EXERCISE BRIEF. Copy the items from their first line through the line containing "information source.", inclusive, reproducing every line without alteration.

TASK INPUT.
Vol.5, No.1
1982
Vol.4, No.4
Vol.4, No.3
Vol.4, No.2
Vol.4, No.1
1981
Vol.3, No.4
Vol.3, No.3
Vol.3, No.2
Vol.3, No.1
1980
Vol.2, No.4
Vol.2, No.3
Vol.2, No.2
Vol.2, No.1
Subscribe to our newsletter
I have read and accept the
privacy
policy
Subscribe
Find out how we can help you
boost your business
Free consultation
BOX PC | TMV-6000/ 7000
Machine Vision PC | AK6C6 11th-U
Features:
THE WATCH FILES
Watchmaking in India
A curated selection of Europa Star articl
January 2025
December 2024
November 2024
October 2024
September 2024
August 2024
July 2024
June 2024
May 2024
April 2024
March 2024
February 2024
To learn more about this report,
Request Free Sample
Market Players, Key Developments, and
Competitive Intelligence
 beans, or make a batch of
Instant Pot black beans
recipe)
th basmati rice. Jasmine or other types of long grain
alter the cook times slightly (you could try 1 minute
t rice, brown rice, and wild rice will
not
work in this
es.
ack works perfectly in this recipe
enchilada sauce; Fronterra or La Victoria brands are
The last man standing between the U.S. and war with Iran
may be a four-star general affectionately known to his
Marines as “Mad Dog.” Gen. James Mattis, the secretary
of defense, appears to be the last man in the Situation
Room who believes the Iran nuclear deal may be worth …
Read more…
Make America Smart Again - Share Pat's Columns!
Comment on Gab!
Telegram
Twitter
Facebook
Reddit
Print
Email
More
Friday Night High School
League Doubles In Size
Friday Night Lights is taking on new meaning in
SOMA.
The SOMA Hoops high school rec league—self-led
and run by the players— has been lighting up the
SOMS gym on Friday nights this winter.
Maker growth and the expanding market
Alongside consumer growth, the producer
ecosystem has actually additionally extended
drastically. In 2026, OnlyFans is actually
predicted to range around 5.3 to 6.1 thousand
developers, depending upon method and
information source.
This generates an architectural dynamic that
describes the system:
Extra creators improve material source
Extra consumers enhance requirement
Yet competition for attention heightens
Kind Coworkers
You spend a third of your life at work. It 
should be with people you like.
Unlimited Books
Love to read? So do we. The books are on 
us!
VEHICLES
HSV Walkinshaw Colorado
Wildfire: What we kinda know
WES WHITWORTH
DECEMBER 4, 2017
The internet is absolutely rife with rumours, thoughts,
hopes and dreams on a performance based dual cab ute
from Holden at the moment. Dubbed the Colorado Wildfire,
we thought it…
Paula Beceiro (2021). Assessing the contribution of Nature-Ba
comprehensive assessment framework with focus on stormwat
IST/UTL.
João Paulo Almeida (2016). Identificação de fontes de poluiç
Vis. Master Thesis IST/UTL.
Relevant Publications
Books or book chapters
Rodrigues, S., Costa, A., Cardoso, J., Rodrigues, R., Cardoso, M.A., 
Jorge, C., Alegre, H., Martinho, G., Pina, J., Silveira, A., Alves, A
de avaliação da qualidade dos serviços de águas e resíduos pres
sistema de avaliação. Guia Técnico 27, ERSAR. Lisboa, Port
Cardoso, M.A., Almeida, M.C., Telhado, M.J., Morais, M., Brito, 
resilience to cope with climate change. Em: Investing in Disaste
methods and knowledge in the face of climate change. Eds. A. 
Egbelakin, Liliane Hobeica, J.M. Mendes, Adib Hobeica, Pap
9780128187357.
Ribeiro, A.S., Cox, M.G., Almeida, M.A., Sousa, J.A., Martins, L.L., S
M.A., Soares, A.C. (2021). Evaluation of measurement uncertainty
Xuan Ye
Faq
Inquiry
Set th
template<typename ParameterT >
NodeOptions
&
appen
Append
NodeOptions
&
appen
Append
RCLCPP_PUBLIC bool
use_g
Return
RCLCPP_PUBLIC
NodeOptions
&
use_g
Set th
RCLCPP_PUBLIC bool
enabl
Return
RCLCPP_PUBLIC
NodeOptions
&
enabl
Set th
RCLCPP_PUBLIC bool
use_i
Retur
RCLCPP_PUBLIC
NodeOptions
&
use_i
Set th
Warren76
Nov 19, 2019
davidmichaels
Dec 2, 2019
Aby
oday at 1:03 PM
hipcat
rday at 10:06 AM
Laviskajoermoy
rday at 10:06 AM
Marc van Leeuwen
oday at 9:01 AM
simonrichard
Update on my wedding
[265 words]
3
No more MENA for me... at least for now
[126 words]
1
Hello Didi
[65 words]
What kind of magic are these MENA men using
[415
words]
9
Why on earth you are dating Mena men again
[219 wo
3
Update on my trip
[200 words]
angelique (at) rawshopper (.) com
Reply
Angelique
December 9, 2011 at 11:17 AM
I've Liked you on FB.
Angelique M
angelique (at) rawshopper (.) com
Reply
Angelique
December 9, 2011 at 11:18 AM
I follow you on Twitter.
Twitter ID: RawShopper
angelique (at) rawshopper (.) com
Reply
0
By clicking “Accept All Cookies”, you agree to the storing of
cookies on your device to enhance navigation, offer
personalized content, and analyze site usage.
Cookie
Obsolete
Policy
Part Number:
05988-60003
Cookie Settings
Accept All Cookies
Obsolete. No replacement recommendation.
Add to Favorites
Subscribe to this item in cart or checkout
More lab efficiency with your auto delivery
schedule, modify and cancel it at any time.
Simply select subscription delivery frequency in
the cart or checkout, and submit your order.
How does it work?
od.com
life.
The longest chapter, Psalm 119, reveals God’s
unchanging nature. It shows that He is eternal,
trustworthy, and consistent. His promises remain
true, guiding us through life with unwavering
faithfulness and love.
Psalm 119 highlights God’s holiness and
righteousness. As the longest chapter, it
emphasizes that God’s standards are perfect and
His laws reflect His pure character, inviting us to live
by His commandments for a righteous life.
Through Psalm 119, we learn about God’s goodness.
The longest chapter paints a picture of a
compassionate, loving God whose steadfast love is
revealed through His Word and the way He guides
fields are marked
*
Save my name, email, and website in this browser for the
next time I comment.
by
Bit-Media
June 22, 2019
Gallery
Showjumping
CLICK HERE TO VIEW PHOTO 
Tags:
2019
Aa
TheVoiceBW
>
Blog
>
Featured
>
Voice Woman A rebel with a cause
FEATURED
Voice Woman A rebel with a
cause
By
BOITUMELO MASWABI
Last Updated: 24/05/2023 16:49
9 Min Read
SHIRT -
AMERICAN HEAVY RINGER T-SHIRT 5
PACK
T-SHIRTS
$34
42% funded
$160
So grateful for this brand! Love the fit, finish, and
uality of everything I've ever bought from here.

WRITTEN RESPONSE.
Vol.5, No.1
1982
Vol.4, No.4
Vol.4, No.3
Vol.4, No.2
Vol.4, No.1
1981
Vol.3, No.4
Vol.3, No.3
Vol.3, No.2
Vol.3, No.1
1980
Vol.2, No.4
Vol.2, No.3
Vol.2, No.2
Vol.2, No.1
Subscribe to our newsletter
I have read and accept the
privacy
policy
Subscribe
Find out how we can help you
boost your business
Free consultation
BOX PC | TMV-6000/ 7000
Machine Vision PC | AK6C6 11th-U
Features:
THE WATCH FILES
Watchmaking in India
A curated selection of Europa Star articl
January 2025
December 2024
November 2024
October 2024
September 2024
August 2024
July 2024
June 2024
May 2024
April 2024
March 2024
February 2024
To learn more about this report,
Request Free Sample
Market Players, Key Developments, and
Competitive Intelligence
 beans, or make a batch of
Instant Pot black beans
recipe)
th basmati rice. Jasmine or other types of long grain
alter the cook times slightly (you could try 1 minute
t rice, brown rice, and wild rice will
not
work in this
es.
ack works perfectly in this recipe
enchilada sauce; Fronterra or La Victoria brands are
The last man standing between the U.S. and war with Iran
may be a four-star general affectionately known to his
Marines as “Mad Dog.” Gen. James Mattis, the secretary
of defense, appears to be the last man in the Situation
Room who believes the Iran nuclear deal may be worth …
Read more…
Make America Smart Again - Share Pat's Columns!
Comment on Gab!
Telegram
Twitter
Facebook
Reddit
Print
Email
More
Friday Night High School
League Doubles In Size
Friday Night Lights is taking on new meaning in
SOMA.
The SOMA Hoops high school rec league—self-led
and run by the players— has been lighting up the
SOMS gym on Friday nights this winter.
Maker growth and the expanding market
Alongside consumer growth, the producer
ecosystem has actually additionally extended
drastically. In 2026, OnlyFans is actually
predicted to range around 5.3 to 6.1 thousand
developers, depending upon method and
information source.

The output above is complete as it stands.